Потом пришли Цзя Шэ и госпожа Син. Все позавтракали вместе, а после этого Фын-цзе под руку повела матушку Цзя к паланкину. Остальные последовали за ними. При этом каждую из женщин сопровождала одна служанка.
Наконец все тронулись в путь. Ли Гую и еще двум слугам приказали верхом мчаться к воротам императорского дворца и там встречать процессию.
Старшие члены рода Цзя возглавляли шествие, младшие – замыкали. Одни ехали в колясках, другие – верхом. Отсутствовали лишь Цзя Лянь и Цзя Жун.
Вскоре после того, как вся процессия подъехала к западным воротам императорского дворца, из ворот вышли два евнуха и сообщили:
– Всех госпож и невесток из семьи Цзя просят войти. Господам входить не разрешается, пусть ожидают у ворот.
Привратники распахнули ворота. Четыре паланкина, принадлежавших семье Цзя, в сопровождении евнухов пронесли во дворец. Мужчины из семьи Цзя немного проводили их и остановились перед входом в запретный дворец. Здесь у входа сидело несколько почтенных мужей, которые при появлении паланкинов встали и возвестили:
– Прибыли господа из рода Цзя!..
Цзя Шэ и Цзя Чжэн тотчас же отступили в сторону, пропустив вперед паланкины.
Миновав внутренние дворцовые ворота, женщины вышли из паланкинов. Здесь их встретили евнухи и повели дальше, указывая дорогу. Матушку Цзя поддерживали под руки служанки.
Достигнув спальни Юань-чунь, все заметили, что здесь повсюду сверкают золото и яшма, сияют глазурь и хрусталь.
Вышедшие навстречу придворные девушки предупредили:
– Не нужно никаких церемоний, достаточно справиться о здоровье.
Матушка Цзя поблагодарила за такую милость, а затем, приблизившись к кровати Юань-чунь, спросила о ее здоровье. Юань-чунь пригласила бабушку сесть. Матушка Цзя и все, кто ее сопровождал, опустились на стулья.
– Как вы чувствуете себя, бабушка? – осведомилась Юань-чунь.
Взволнованная матушка Цзя с помощью служанки поднялась с места и дрожащим голосом ответила:
– Благодаря твоей счастливой судьбе пока еще здорова.
Затем Юань-чунь справилась, как себя чувствуют госпожа Син и госпожа Ван. Те тоже встали и ответили, что все хорошо.

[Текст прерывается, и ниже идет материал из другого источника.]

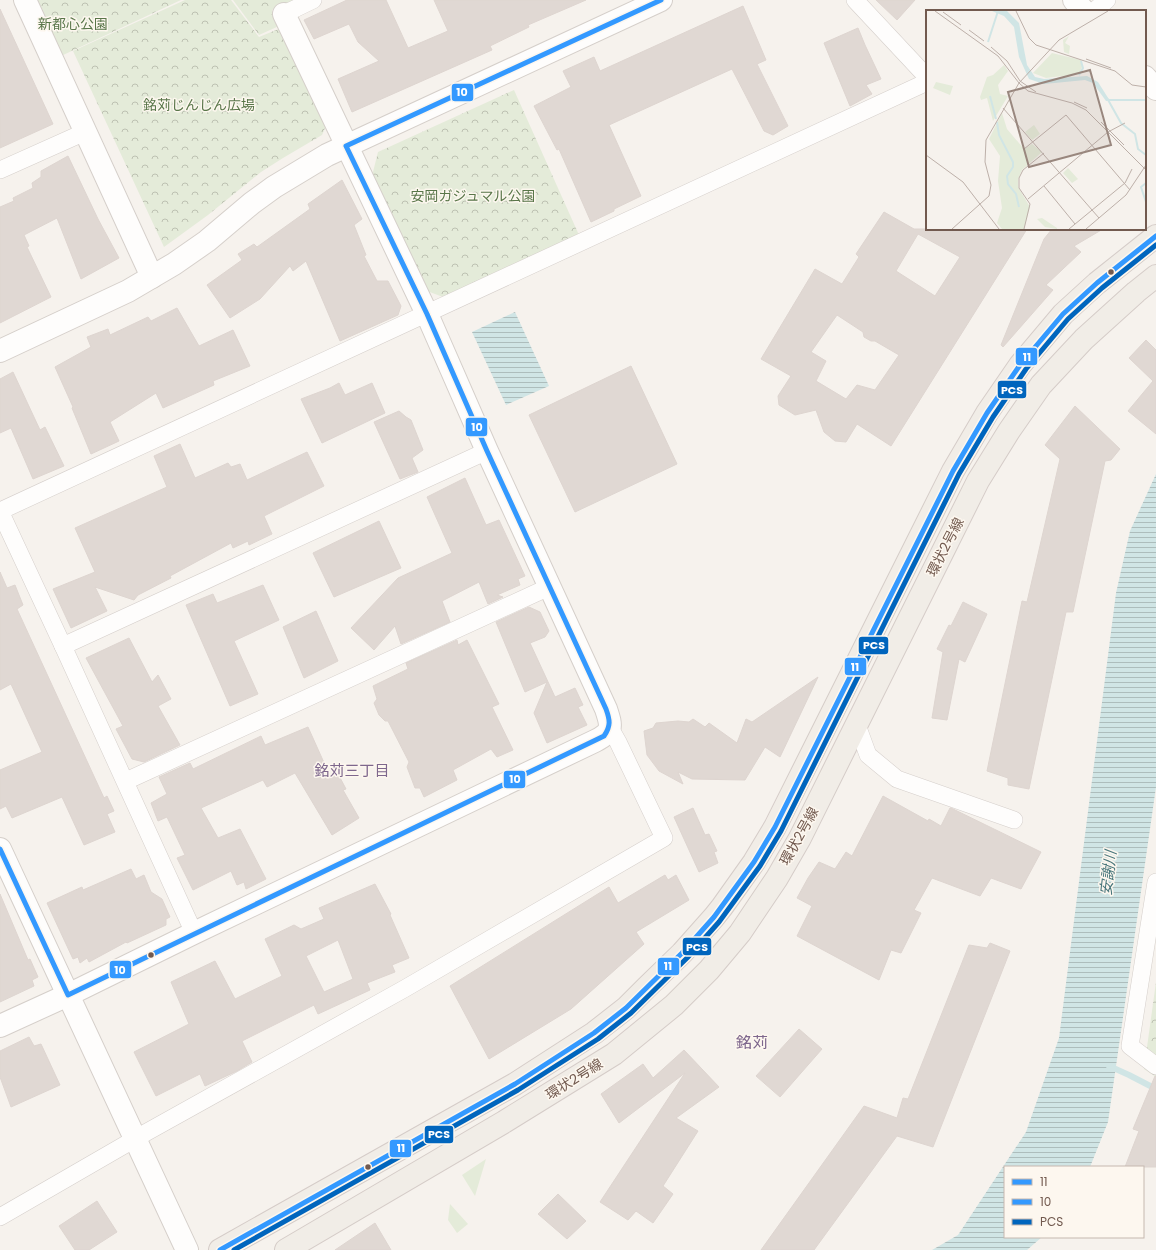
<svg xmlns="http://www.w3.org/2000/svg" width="1156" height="1250" viewBox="0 0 1156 1250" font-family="Poppins,'Noto Sans JP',sans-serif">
	<defs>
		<pattern id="park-crowns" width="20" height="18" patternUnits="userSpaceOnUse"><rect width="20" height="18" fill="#e4ebd9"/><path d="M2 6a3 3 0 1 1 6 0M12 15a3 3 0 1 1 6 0" fill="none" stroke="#bdc1b2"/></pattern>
		<pattern id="water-rules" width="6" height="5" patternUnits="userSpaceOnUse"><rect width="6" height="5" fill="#d0e5e5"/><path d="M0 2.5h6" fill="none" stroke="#adbdbc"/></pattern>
	</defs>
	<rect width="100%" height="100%" fill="#f6f2ed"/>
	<g fill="#e4ebd9">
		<polygon points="486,1159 475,1196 462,1175"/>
		<polygon points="450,1204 468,1224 457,1233 448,1220"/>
	</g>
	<g fill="url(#park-crowns)">
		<polygon points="35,0 181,0 61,56"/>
		<polygon points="185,0 231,0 259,37 281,28 326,126 322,135 283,158 261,172 208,215 164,247 73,51"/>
		<polygon points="233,0 293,0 272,10 279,26 259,35"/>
		<polygon points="514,90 579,235 443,297 427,291 372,176 378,152"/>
		<polygon points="1156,982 1156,1077 1144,1069"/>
	</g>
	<g fill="url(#water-rules)">
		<polygon points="515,312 549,386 506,405 472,332"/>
		<polygon points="1156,474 1156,787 1108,1122 1090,1167 1005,1167 1005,1237 1042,1237 1027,1250 932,1250 958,1235 1026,1132 1059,1038 1116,593 1130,531"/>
	</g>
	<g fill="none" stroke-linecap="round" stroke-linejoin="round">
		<polyline stroke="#d0e5e5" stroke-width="6" points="1109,1066 1129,1075 1156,1089"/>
	</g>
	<g fill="#e0d8d3" stroke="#ded5d0" fill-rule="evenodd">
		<polygon points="347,0 386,0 408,48 448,31 434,0 586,0 528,25 529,27 490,46 492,50 352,112 338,79 379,61 358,42 349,24 314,39 304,20"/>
		<polygon points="876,0 915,0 897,20"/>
		<polygon points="743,6 766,60 757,64 788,126 773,135 764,131 732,69 609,125 641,196 614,209 614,211 591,222 559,149 557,150 534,106 571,87 563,71 594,57 600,71"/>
		<polygon points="0,9 53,124 0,148"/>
		<polygon points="858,28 865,45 881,79 866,85 872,94 850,106 824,43"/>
		<polygon points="68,156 98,219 119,258 81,279 57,218 24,235 29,246 27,247 51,297 0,323 0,207 14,201 13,198 33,188 32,183 41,177 41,171"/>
		<polygon points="342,180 362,219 354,225 366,255 364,256 377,281 388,281 401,306 398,315 340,341 306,261 293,271 290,266 260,299 230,318 207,285 242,260 238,254 254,244 257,247 310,209 308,204"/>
		<path d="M884,212L914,229H1027L891,446L857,424L846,442L835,441L824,432L816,410L795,415L779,405L778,396L791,376L761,359L815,269L842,284L859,257L856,254ZM918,234L960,257L935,296L896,271ZM837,315L863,332L864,337L871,341H875L899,355L875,390L857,385L846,399L816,381L826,361L811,352Z"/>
		<polygon points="1052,229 1103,229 1074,246 1081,252 1046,285 1053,290 1003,347 1001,345 1044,239"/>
		<polygon points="177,308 199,346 233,330 250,366 213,381 214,385 163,408 156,393 110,422 119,441 91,454 72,408 73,407 55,367 91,347 87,337 108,329 110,335 148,317 151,321"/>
		<polygon points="1146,340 1156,350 1156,434 1128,411 1153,381 1129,358"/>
		<polygon points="631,366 677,464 575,512 529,415"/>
		<polygon points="13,372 40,430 45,427 64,466 33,479 11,428 0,433 0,379"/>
		<polygon points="339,383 345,395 372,383 385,413 322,443 301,399 330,388"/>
		<polygon points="1075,406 1120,449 1111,460 1105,461 1073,612 1066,612 1029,789 1008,785 1008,778 987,771 1022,601 1027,602 1060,459 1045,445"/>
		<polygon points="399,411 406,417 411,420 423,450 412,458 418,472 400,479 374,422"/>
		<polygon points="180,444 195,478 228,463 231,467 240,464 247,480 307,452 324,486 264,516 272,534 249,545 248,541 233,548 231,543 170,576 171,578 138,595 134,600 95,587 107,611 71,628 53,589 95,572 75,528 167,487 154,456"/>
		<polygon points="465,478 486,525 499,520 525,576 518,579 520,585 497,595 503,597 488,604 479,582 442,601 450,622 401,644 395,626 374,650 351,628 398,578 452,553 427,497"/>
		<polygon points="379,521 401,568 334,597 313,553"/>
		<polygon points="0,572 7,588 15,585 23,605 17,609 104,798 107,796 114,811 107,814 115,832 84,845 62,797 12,818 6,806 0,809 0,770 42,752 11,684 0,690"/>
		<polygon points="263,585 279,620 234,641 258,694 230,706 186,605 213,594 217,603"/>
		<polygon points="963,602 987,614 965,662 959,659 947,720 932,718 943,652 937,649 949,625 951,626"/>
		<polygon points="529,607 540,612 549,631 545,637 530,643 555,697 575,688 583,705 578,707 587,725 547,743 534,713 547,682 525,692 496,622"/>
		<polygon points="316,611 338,661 304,678 283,627"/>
		<polygon points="129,638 152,682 158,675 171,699 158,706 180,745 144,762 132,759 116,729 123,726 86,658"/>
		<polygon points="457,640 458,645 467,640 499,704 492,707 513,750 497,757 491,749 453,770 457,780 424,797 420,788 415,788 407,767 409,762 388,721 385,721 379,715 374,703 377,699 373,686 408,669 406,663"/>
		<polygon points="818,677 780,757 765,747 745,780 692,779 678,772 683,784 659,771 647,755 644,731 653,728 656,723 678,721 689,722 693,719 705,727 709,723 737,743 746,719 752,722"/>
		<polygon points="308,727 330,776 337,772 346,789 343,790 359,818 332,835 295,773 267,787 263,780 201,808 218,838 240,829 266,879 246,889 244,882 237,885 231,871 193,890 177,858 185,855 167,817 158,821 151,803 167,794 159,777 190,763 193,769 261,736 265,745"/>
		<polygon points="883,796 928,821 929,819 941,826 950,808 951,808 1041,852 1021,889 991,878 980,896 932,878 914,910 921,913 901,953 891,950 879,980 797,936 812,906 797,898 808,878 819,862 835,869 846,852 852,856"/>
		<polygon points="693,808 705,835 709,834 717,851 714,852 718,863 699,872 674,817"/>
		<polygon points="131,869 136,879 144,875 151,892 162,899 170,917 166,919 166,925 127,943 126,942 89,962 87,958 80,963 78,957 73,959 47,903 82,887 83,890"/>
		<polygon points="665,875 668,880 676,875 689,900 636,932 644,944 571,1009 489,1059 450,986 609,887 618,903"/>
		<path d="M375,884L391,914L390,915L409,958L392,965L395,972L367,983L370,990L318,1014L314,1005L242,1041L252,1062L237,1071L205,1086L200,1074L156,1096L134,1052L189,1024L171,982L215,961L235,999L282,976L265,939L294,925L301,929L324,919L319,908ZM338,940L353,979L324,992L306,956Z"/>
		<polygon points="0,894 28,960 30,959 38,977 32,980 34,986 0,1002"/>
		<polygon points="990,943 1010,951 933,1147 897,1136 814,1250 761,1250 864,1106 897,1118 903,1098 908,1099 969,945 987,948"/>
		<polygon points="799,1029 822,1049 780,1097 756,1076"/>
		<polygon points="29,1037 34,1046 41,1044 60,1085 11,1107 0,1077 0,1051"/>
		<polygon points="684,1050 719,1087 676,1118 698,1131 663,1186 673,1194 653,1223 636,1211 628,1220 600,1202 685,1073 619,1123 601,1094 643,1064 653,1078"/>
		<polygon points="1155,1076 1156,1076 1156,1167 1125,1167 1139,1131 1133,1129"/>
		<polygon points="558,1194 586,1221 567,1239 538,1214"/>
		<polygon points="97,1201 117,1232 89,1250 75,1250 59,1226"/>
		<polygon points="375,1223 391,1250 335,1250"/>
	</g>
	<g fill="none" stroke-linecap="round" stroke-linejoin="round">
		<g stroke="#d5cfcb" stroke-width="18">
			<g id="street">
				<polyline points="855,0 927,77"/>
				<polyline points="1094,11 1107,0"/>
				<polyline points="284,14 313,0"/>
				<polyline points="0,170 85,132"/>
				<polyline points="0,511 927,82"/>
				<polyline points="0,511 63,646 194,933"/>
				<polyline points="63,646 487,451"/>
				<polyline points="857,725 868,755 897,779 1014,820"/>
				<polyline points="126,781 549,587"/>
				<polyline points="1156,882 1130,1046 1156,1066"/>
				<polyline points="0,1217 147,1132 404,989 664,838 618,742 610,728"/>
			</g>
		</g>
		<g stroke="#d5cfca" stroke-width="24">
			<g id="secondary">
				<polyline points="25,0 152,277"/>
				<polyline points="1074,0 1084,11"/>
				<polyline points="1145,77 1156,89"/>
				<polyline points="0,351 128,291 174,264 207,241 252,203 274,187 327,155 661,0"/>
				<polyline points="0,849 187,1250"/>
				<path d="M0,1026L68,995L194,933L595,741C613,732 612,727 606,709L487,451L427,314L284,14"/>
			</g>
		</g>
		<g stroke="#d5ccc8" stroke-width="24">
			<g id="primary">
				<polyline points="220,1250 515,1084 594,1033 626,1008 647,987 682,953 714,917 722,907 754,862 775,827 953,471 987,413 1020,365 1063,314 1097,283 1156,236"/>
				<polyline points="286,1250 504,1122 614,1054 674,1005 709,970 740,933 777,878 800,838 978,481 1009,431 1041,385 1084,339 1136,292 1156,276"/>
			</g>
		</g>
		<use href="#street" stroke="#fefdfc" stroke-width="17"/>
		<use href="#secondary" stroke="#fefdfc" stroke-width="22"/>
		<use href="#primary" stroke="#f1ede7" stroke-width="22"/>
		<g stroke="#fdf7ef" stroke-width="8">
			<polyline id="bus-1" points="220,1250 515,1084 594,1033 626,1008 682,953 714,917 754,862 775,827 953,471 987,413 1020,365 1063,314 1097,283 1156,236"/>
		</g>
		<g stroke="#fdf7ef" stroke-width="8">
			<path id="bus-2" d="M0,849L68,995L604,736C611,726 610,720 606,709L487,451L427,314L346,146L661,0"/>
		</g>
		<g stroke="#fdf7ef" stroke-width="8">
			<polyline id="bus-3" points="234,1250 518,1090 598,1039 631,1013 687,958 719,922 760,866 781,831 959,474 993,417 1026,369 1068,319 1102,288 1156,245"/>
		</g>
		<use href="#bus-1" stroke="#39f" stroke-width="5"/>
		<use href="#bus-2" stroke="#39f" stroke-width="5"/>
		<use href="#bus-3" stroke="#0065bd" stroke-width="5"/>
	</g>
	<g fill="#725a4f" stroke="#fdf7ef" stroke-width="1.5">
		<circle cx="1111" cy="272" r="3.5"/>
		<circle cx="151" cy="955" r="3.5"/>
		<circle cx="368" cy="1167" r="3.5"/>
	</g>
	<g text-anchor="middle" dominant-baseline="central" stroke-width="3" stroke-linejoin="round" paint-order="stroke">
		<g font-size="14" fill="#597649" stroke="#fdf7ef">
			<text x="73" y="24">新都心公園</text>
			<text x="199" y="105">銘苅じんじん広場</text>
			<text x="473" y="196">安岡ガジュマル公園</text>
		</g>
		<g font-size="14" fill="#725a4f" stroke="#fdf7ef">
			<text transform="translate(945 547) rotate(-63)">環状2号線</text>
			<text transform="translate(799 836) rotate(-61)">環状2号線</text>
			<text transform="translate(574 1079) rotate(-32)">環状2号線</text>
		</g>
		<g font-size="15" fill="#7e678d" stroke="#fdf7ef">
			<text x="352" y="770">銘苅三丁目</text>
		</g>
		<g font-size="15" font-style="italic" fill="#48767b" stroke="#fdf7ef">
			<text transform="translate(1108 873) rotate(-83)">安謝川</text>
		</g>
		<g font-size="16" fill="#7e678d" stroke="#fdf7ef">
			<text x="752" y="1042">銘苅</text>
		</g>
	</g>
	<g transform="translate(926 10)">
		<rect width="220" height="220" fill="#f6f2ed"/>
		<path d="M143,26L139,33L144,36L143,44L138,42L137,30ZM116,208L131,218V219L119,217L111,209Z" fill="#e4ebd9"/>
		<path d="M126,43L155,50L156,57L153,64L120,68L107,63ZM78,55L82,61L72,75L74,84L82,86L67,111L61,88L55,90L54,87L61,67L67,65ZM10,72L27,76L24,85L7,78ZM76,103L81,119L98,139L106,134L116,142L96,160L92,169V177L104,197L98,219H76L71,213L76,198L72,171L74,146L63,129ZM108,115L114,124L106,130L99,122ZM142,158L152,169L146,173L137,163Z" fill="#e4ebd9"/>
		<path d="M66,1H81L93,13L101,55L109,67L118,69L161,66L172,72L184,91H180L167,73L159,70L118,74L103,69L93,47L88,17L78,6Z" fill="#d0e5e5"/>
		<path fill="none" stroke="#d0e5e5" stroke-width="2" d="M62,32L72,1M153,65L157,58L155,51M64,86L70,109M181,88L195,113L209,124L212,139L220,145M183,90H220M71,112L73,125L87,152V157L81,166L82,174L90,184L93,197M220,173L215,177L220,192"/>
		<path fill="none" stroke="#bdb0a9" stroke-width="1" d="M9,1L72,46L93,73L102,81L146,93L160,100L220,160M90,1L103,28L110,35L189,61M17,2L35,15M43,20L58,31M65,37L81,51L94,71L110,82M160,49L185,58M189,61L206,75L220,77M148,92L161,98M77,98L173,208M175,112L198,135M98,139L140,105L204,180M0,145L37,172L73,219M118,176L149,214M102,189L182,122L199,113M26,219L63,186L65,175L59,152L60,130L93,73L133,30L182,1M98,219L104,194L93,178V168L97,160L118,143M143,219L199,173L206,159M160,219L200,185L220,155"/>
		<path fill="#99877e" fill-opacity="0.15" stroke="#99877e" stroke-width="2" d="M164,60L185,135L103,157L82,82Z"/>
		<rect width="220" height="220" fill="none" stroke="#725a4f" stroke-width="2"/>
	</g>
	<g stroke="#fdf7ef" stroke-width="1.5">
		<rect x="451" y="83" width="23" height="19" rx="4" fill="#39f"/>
		<rect x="1015" y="347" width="23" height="19" rx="4" fill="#39f"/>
		<rect x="997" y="380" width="30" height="19" rx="4" fill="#0065bd"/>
		<rect x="465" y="417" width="23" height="20" rx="4" fill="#39f"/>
		<rect x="858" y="636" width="31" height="19" rx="4" fill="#0065bd"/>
		<rect x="844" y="657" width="23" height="19" rx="4" fill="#39f"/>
		<rect x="503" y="770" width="23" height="19" rx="4" fill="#39f"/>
		<rect x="682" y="937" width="30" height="19" rx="4" fill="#0065bd"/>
		<rect x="657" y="957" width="23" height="19" rx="4" fill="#39f"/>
		<rect x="109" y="960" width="23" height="19" rx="4" fill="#39f"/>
		<rect x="424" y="1125" width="30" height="19" rx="4" fill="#0065bd"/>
		<rect x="389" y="1139" width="23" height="19" rx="4" fill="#39f"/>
	</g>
	<g font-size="11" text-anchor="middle" font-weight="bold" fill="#fff">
		<text x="462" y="96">10</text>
		<text x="1027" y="361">11</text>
		<text x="1012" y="394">PCS</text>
		<text x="477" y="431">10</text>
		<text x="874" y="649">PCS</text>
		<text x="855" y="671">11</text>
		<text x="515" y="783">10</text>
		<text x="697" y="951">PCS</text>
		<text x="668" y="970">11</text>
		<text x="120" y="974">10</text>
		<text x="439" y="1138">PCS</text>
		<text x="401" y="1152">11</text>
	</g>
	<rect x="1004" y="1166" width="140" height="72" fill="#fdf7ef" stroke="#c5b8af"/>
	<rect x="1012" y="1179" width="20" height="6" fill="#3399ff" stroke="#c5b8af"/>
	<text x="1040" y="1186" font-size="12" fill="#725a4f">11</text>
	<rect x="1012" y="1199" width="20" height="6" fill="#3399ff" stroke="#c5b8af"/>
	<text x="1040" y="1206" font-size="12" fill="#725a4f">10</text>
	<rect x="1012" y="1219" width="20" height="6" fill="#0065bd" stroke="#c5b8af"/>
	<text x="1040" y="1226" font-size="12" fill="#725a4f">PCS</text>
</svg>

После этого Юань-чунь поинтересовалась, как поживает Фын-цзе.
– Пока хорошо, – ответила та, почтительно вставая.
– За последние годы тебе немало пришлось потрудиться! – сочувственно вздохнула Юань-чунь.
Фын-цзе хотела что-то ответить, но в этот момент появилась дворцовая служанка с целой стопкой визитных карточек и попросила государыню просмотреть их.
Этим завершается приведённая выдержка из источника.